Jack’s gaze returned to his feet. Without hesitation Jenny plucked a heavy wooden statue of a tiki god off the end table beside her. Then she stood up, her legs sagging like unwatered stems. Concealing the statue with her thigh, she said, “I’ve had enough of this, Jack. If you want me to stay, you’ll have to kill me.”
Jack said, “Have it your way,” and got to his feet.
Marshaling the last of her strength, Jenny bolted past him into the hall. She was halfway to the basement door when a hand fell on her shoulder and she brought the statue around in a savage arc. It met something solid in the dark—there was a bright smacking sound—then it was gone.
Jack stepped into the faint column of street light that bathed the hall, the carving in his hand. Grinning, he snapped it in two across his knee.
Jenny lunged for the basement door, got there one short step ahead of him and slammed the door behind her, shooting the heavy bolt. She tramped down the steps, almost falling, and grabbed the phone on the rec-room wall.
“Hi, hon,” Jack said from an upstairs extension. “You’re learning.”
Jenny dropped the receiver and ran to one of the windows. They were small and high, but she thought she could fit if she sucked in her tummy. She stepped onto a chair, twisted the security latch and opened the window, then punched out the screen. She chinned herself up, got halfway out into the flower bed—and bumped her head against Jack’s knee. He was hunkered down on the grass in front her, offering his hand.
Jenny wiggled back inside, scooping black earth into her shirt. She sprinted upstairs, flung open the door...and ran headlong into Jack in the hallway. He held her in a firm embrace, one hand encircling her neck.
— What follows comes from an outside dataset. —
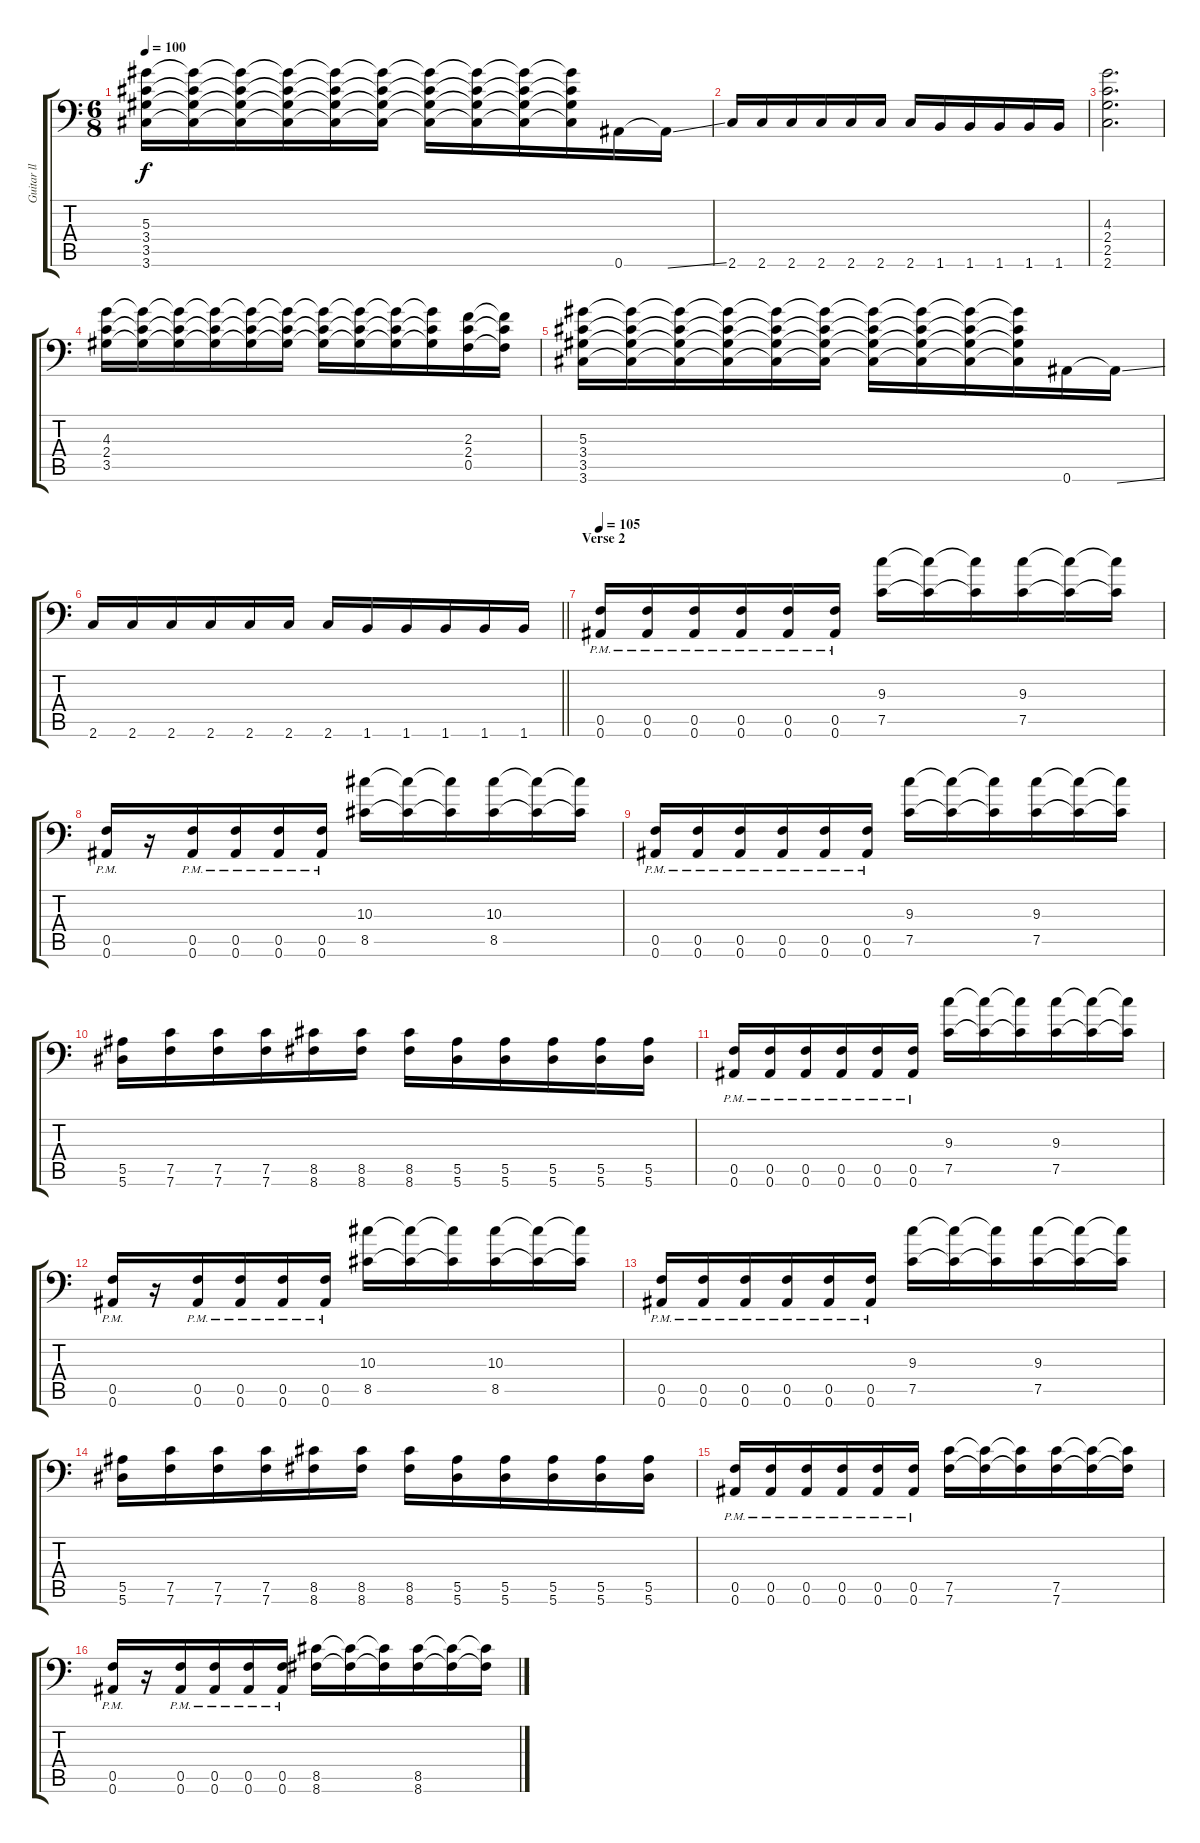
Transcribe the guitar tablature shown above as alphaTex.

“Did you know the neck of a human being is exq
uisitely fragile?”
Jenny brought her knee up into Jack’s groin. Jack pivoted, deflecting the full force of the blow, but Jenny managed to slither free of his grasp. Without looking back, she raced to the front door, yanked it open—
And Jack slammed it closed.
“Come,” he said in the dark. He led her back to the couch. “We’ll sit.”
Jenny wept. She wept and wished Jack would die.
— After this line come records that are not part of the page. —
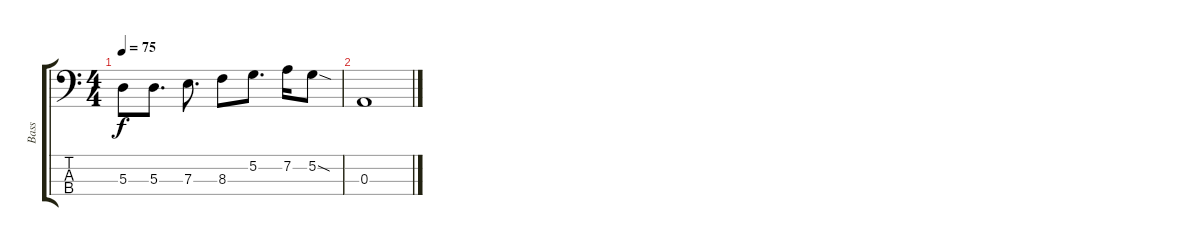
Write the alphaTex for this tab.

\track ("Bass" "Bass") {instrument electricbassfinger}
\staff {score tabs}
\tuning (G2 D2 A1 E1) {hide}
\ts (4 4)
\tempo 75
\clef f4
\ks c
5.3.8{dy f} 5.3.8{d} 7.3.8{d} 8.3.8 5.2.8{d} 7.2.16 5.2{sod}.8 |
0.3.1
He resumed his position on the Laz-Y-Boy, feet crossed, arms perched on the armrests, face a smooth, unreadable blank.
This time when Jenny curled in the dark a helpless delirium claimed her and she sat sobbing and sniffling, all traces of concrete thought abandoning her so completely, she might have been born and suckled on this very couch, then shackled here for a lifetime marked only by misery. Her memory offered no alternative. In the few black hours that followed her mind simply disconnected and she stared unblinking into space.
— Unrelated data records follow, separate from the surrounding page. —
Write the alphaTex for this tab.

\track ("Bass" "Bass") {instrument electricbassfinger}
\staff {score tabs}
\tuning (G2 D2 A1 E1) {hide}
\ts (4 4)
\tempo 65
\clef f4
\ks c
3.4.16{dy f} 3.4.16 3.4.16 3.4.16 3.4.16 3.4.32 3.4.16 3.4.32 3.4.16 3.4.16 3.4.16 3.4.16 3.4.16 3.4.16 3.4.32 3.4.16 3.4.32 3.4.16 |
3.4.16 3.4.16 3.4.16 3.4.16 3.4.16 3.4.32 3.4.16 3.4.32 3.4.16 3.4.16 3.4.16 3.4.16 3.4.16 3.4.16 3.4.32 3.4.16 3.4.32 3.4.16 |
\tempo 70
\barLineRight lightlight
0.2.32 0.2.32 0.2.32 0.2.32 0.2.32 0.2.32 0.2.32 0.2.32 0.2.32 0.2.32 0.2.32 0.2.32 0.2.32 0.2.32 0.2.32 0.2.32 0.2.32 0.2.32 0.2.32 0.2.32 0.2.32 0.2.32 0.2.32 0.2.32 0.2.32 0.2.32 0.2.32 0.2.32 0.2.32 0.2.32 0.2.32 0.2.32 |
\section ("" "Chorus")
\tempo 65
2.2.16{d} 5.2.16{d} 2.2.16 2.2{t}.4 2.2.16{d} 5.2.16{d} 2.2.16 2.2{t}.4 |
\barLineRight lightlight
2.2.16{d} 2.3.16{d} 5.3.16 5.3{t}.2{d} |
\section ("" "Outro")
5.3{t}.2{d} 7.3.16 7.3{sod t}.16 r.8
Sometime later, crouched in the kitchen over her empty dishes, Peach gave voice to her hunger, uttering a drawn-out, mournful caterwaul that finally broke through Jenny’s paralysis. It sounded like a baby crying.
“I can’t take this anymore,” she said, getting to her feet. The room spun for a beat, then stood still. “I’m leaving.”
“You’re welcome to try.”
“Fuck you.”
Jenny shuffled past the recliner like a zombie. Jack’s foot popped out and tangled her legs. Jenny went down hard, her head missing the edge of the coffee table by bare inches. She started to push herself up and saw Charlie Haid’s switchblade glimmering under the loveseat where Jack had kicked it a lifetime ago.
Six inches from her fingertips.
Concealing it’s length with her forearm, Jenny picked up the knife and got to her feet. Then she stumbled into the hall.
Jack remained in his chair.
“Peach,” Jenny said, arresting the cat’s wails. She could see its eyes, cool amber moons in the shadows of the kitchen. “Come on, kitten.”